According to the agency, the ELD rule will establish the following:
- Minimum performance and design standards for hours-of-service (HOS) electronic logging devices (ELDs)
- Requirements for the mandatory use of these devices by drivers currently required to prepare HOS records of duty status (RODS)
- Requirements concerning HOS supporting documents
The rule will also address concerns about driver harassment resulting from the use of the ELDs.
A 2014 study by FMCSA explored the issue of ELDs and harassment of drivers.
As part of the study, drivers were given a list of 14 specific interactions between carriers and drivers that could be considered harassment. Fewer than 30 percent of surveyed drivers considered any one of these interactions to be harassment; 42 percent said that none of the items on the entire list would be considered harassment. The actions most commonly considered harassment included: interrupting a driver’s off-duty time with a message at an inappropriate time (28 percent); asking the driver to operate when the driver judged himself to be fatigued (28 percent); asking the driver to log hours inaccurately to get more work time or to delay a break (26 percent).
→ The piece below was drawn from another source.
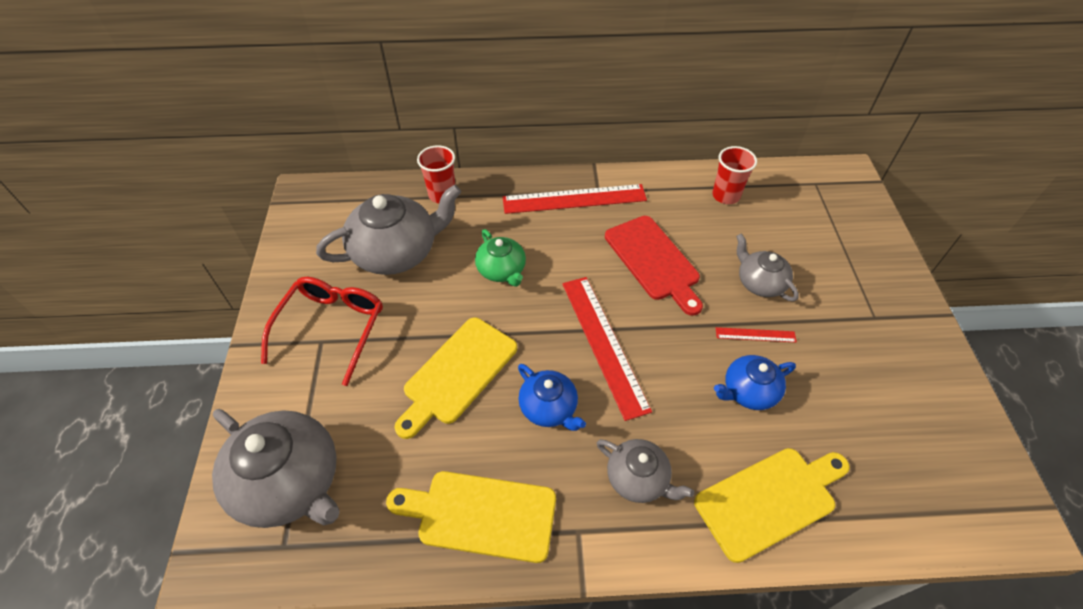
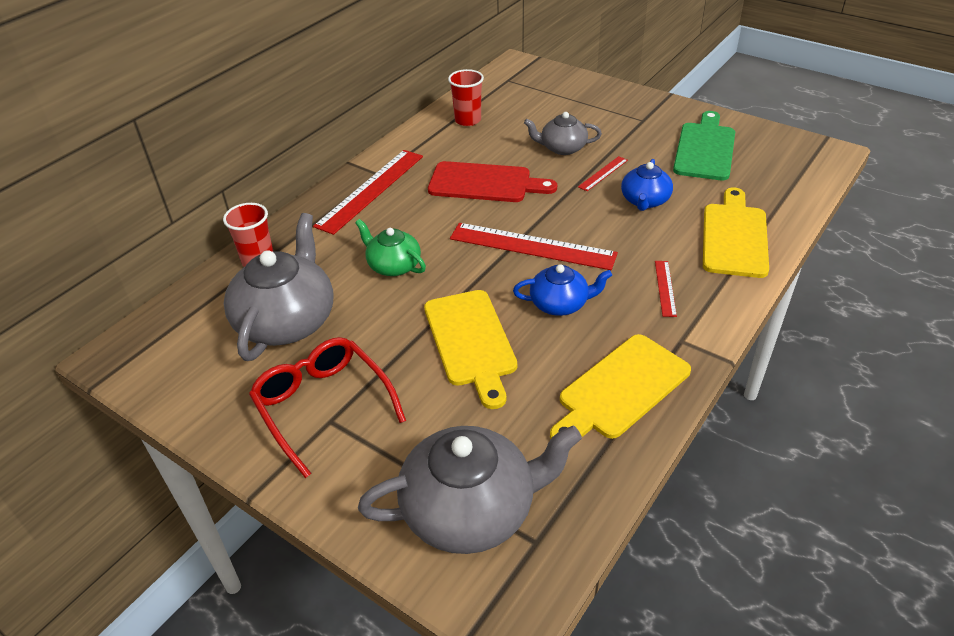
camera: 50 degrees left, 10 degrees down
(501, 270) = (393, 265): green teapot -> green teapot turned 150 degrees counterclockwise
(638, 479) = (665, 288): grey teapot -> red ruler
(888, 396) = (705, 149): none -> green cutting board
Very few drivers who use ELDs associate any perceived harassment with the HOS-logging capabilities of the device, according to the study. Two percent of drivers experienced an interaction that they considered to be harassment and that they associated with the HOS-logging capabilities of the ELD.
The study also examined whether drivers who use ELDs have different experiences than those who use paper. Drivers were asked to review the list of 14 specific interactions and to determine whether they experienced those interactions in a typical month. Across the 14 interactions, compared at the thresholds of both at least once per month and at least twice per month (28 comparisons), four differences were statistically significant. When compared to paper-logging drivers, drivers who use ELDs to log their HOS were more likely to (1) Be paid for customer delays when picking up or delivering freight at least once per month (63 percent versus 53 percent); (2) Be required to wait between loads for more than two hours without pay at least once per month (41 percent versus 30 percent); (3) Be interrupted when off-duty at an inappropriate time at least once per month (37 percent versus 23 percent); and (4) Experience management asking customers to adjust load schedules so they were more realistic for the driver at least twice per month (32 percent versus 24 percent).
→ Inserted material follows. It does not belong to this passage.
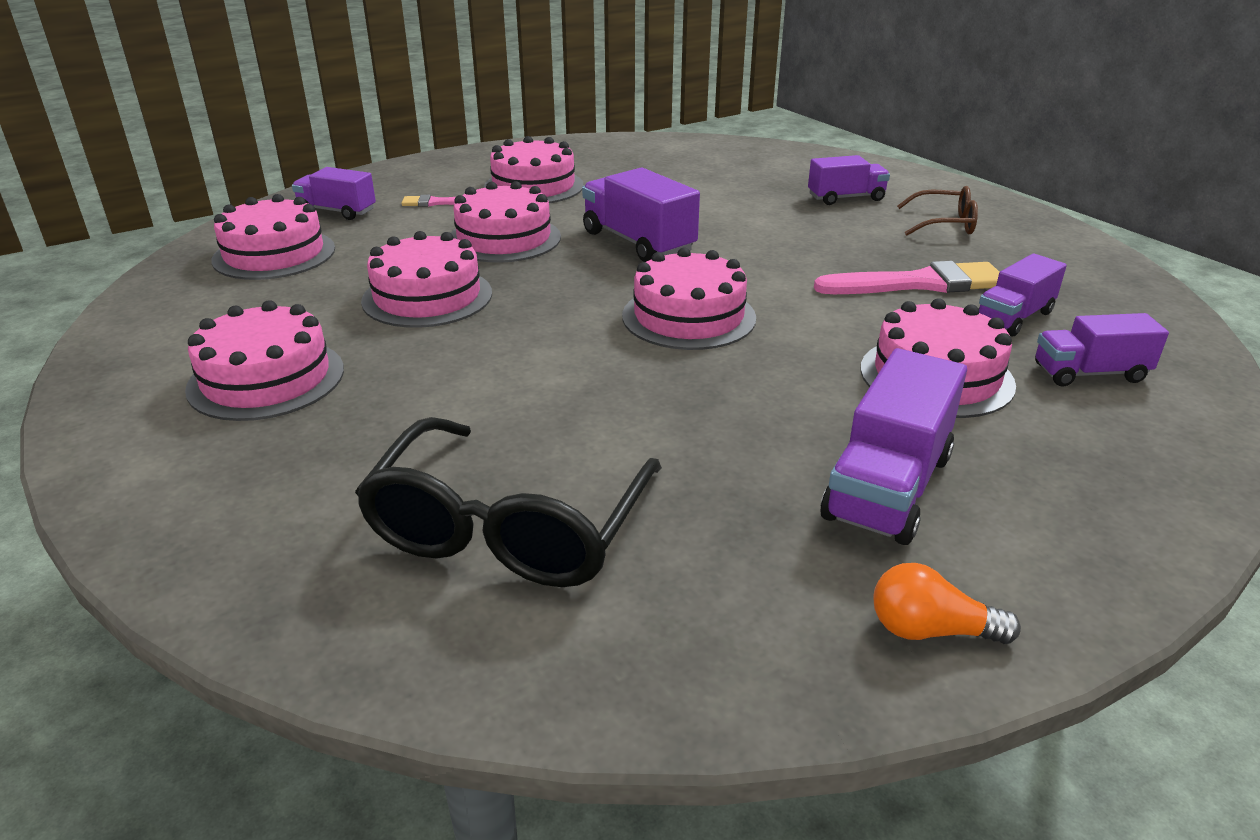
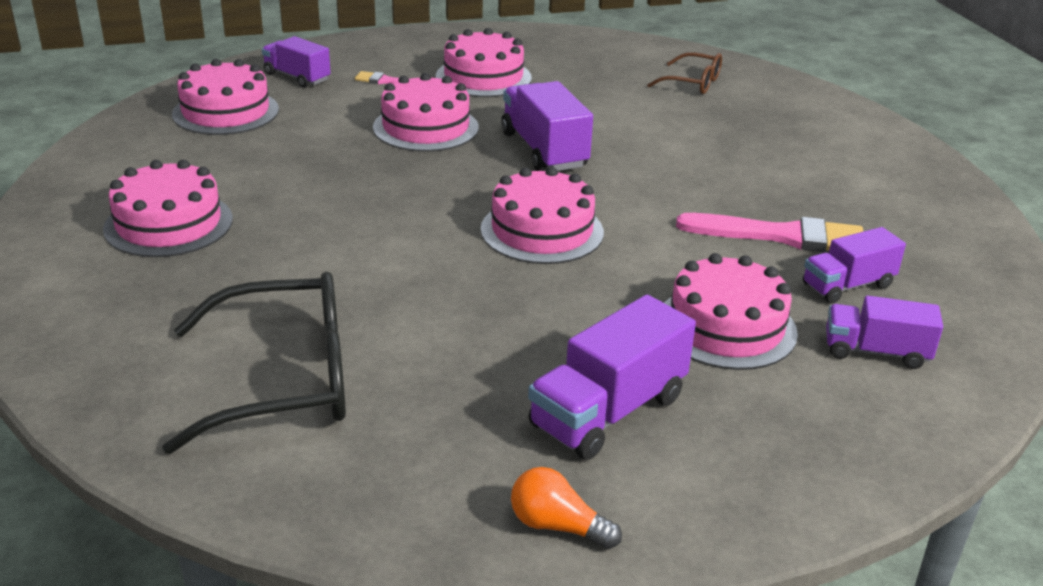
camera: 15 degrees right, 0 degrees up
(427, 297) = (330, 173): pink cake -> none
(508, 529) = (286, 380): black glasses -> black glasses turned 135 degrees counterclockwise
(846, 198) = (778, 134): purple truck -> none
(945, 224) = (858, 178): brown glasses -> brown glasses (693, 83)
FMCSA concluded the following:
- Few truck drivers feel as if they are harassed, regardless of the method used to log their HOS. The incidence of harassment may be too rare to be detected in a research project.
- Generally, research observations do not suggest that harassment is greater for drivers who use ELDs to log HOS than it is for drivers who use paper.
- Survey research does not support the conclusion that harassment occurs due to being in a situation where HOS are logged using ELDs.
The research project by FMCSA came in response to a 2011 ruling by the Seventh Circuit. On April 5, 2010, FMCSA published a final rule that amended the FMCSRs to incorporate new performance standards for ELDs installed in CMVs manufactured on or after June 4, 2012. The new rule also called for mandatory installation of ELDs (meeting the new performance standards) in CMVs operated by motor carriers found to have serious HOS noncompliance issues. On August 26, 2011, the Seventh Circuit vacated the entire April 2010 rule. The court held that, contrary to a statutory requirement, the agency failed to address the issue of driver harassment.
FMCSA’s 2014 research project addressed the issue of driver harassment and found that few drivers experienced harassment based on ELDs.
FMCSA Acting Administrator T.F. Scott Darling III said his agency plans to require CMV drivers to use ELDs in part to prevent drivers from lying about their hours of service. Such a move would reduce fatigued driving and improve safety, the agency claims. Darling said the devices could prevent about 1,400 crashes, 20 fatalities and more than 400 injuries every year.
“It will help with understanding hours of service,” he said. “We have made it a priority in my agency.”